Assigned task:
From first line to last, give the records again word for word and omit the pictures.

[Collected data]
===

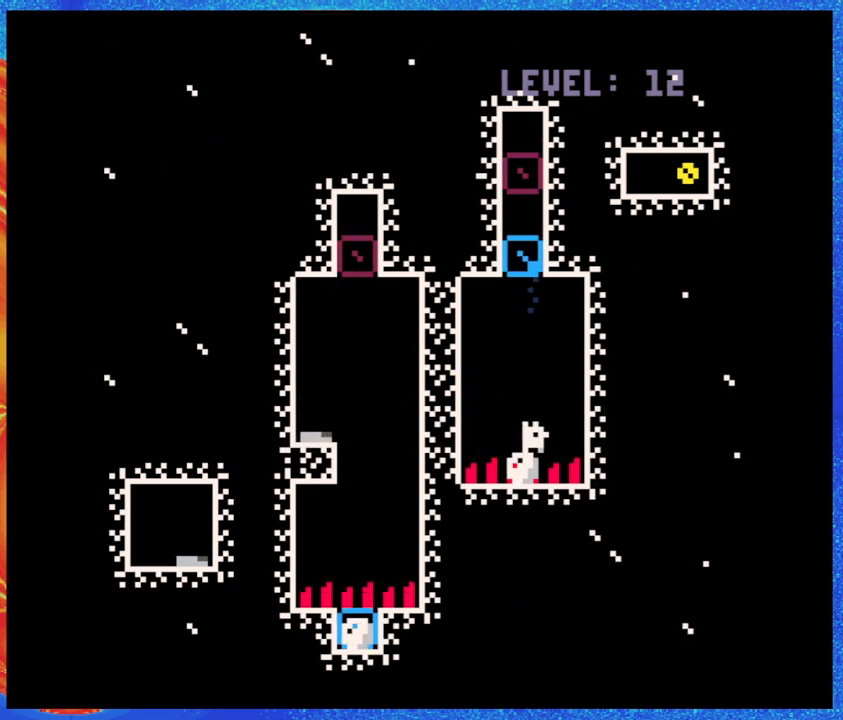
{"buttons": ["B", "DPAD_UP"], "events": [[400, "B", "down"]]}
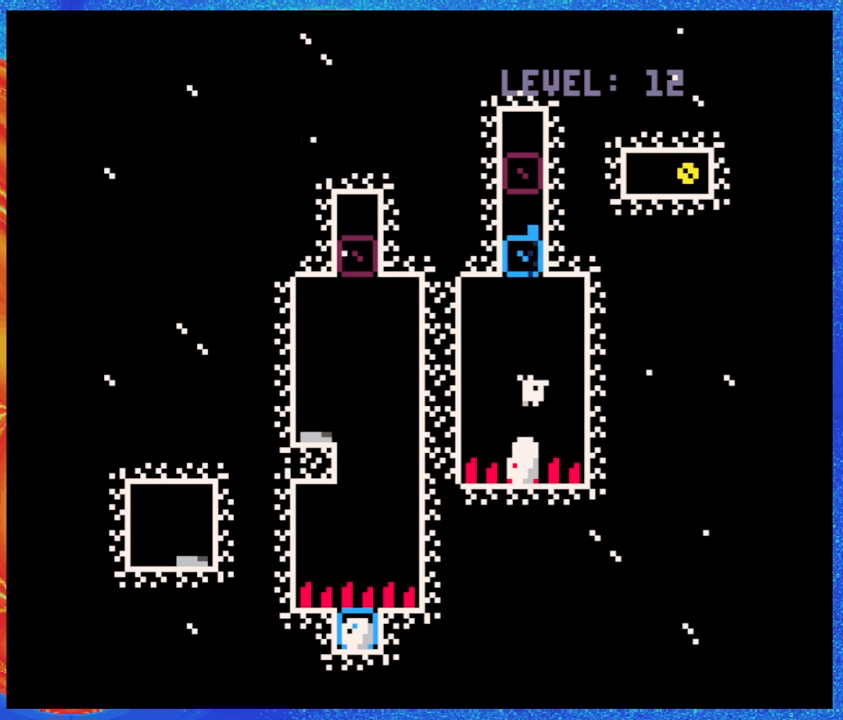
{"buttons": [], "events": [[33, "Y", "down"], [183, "Y", "up"], [217, "B", "up"], [350, "DPAD_UP", "up"]]}
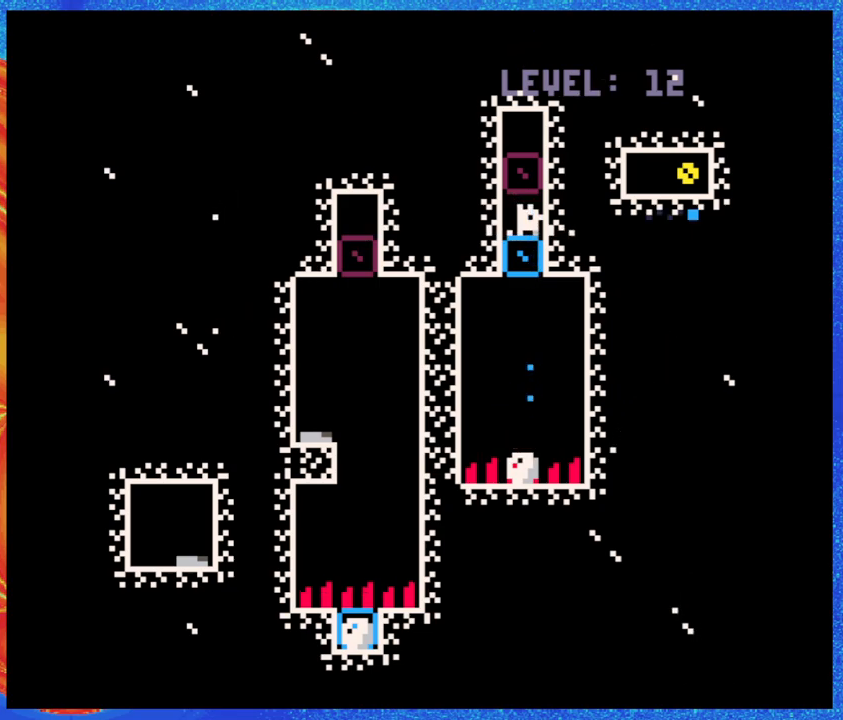
{"buttons": [], "events": [[133, "B", "down"], [300, "B", "up"]]}
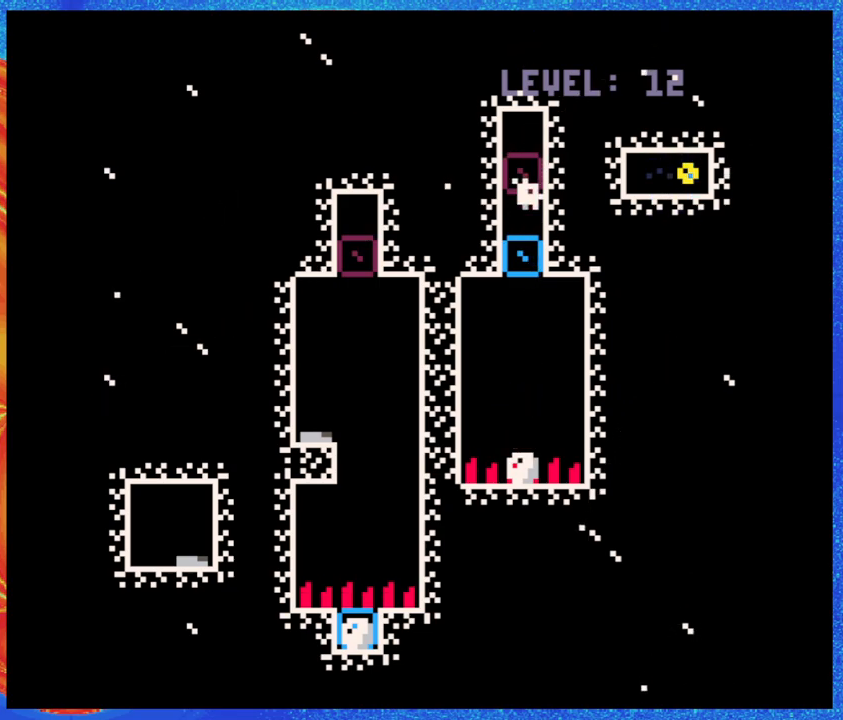
{"buttons": [], "events": []}
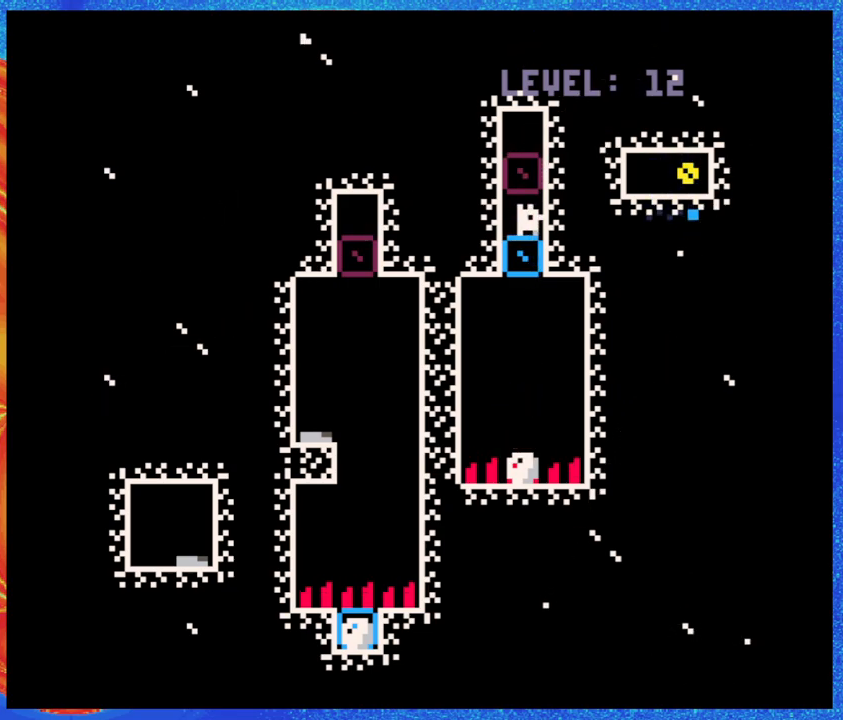
{"buttons": [], "events": [[17, "DPAD_LEFT", "down"], [250, "DPAD_LEFT", "up"], [400, "DPAD_RIGHT", "down"], [450, "DPAD_RIGHT", "up"]]}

===

Response:
{"buttons": ["B", "DPAD_UP"], "events": [[400, "B", "down"]]}
{"buttons": [], "events": [[33, "Y", "down"], [183, "Y", "up"], [217, "B", "up"], [350, "DPAD_UP", "up"]]}
{"buttons": [], "events": [[133, "B", "down"], [300, "B", "up"]]}
{"buttons": [], "events": []}
{"buttons": [], "events": [[17, "DPAD_LEFT", "down"], [250, "DPAD_LEFT", "up"], [400, "DPAD_RIGHT", "down"], [450, "DPAD_RIGHT", "up"]]}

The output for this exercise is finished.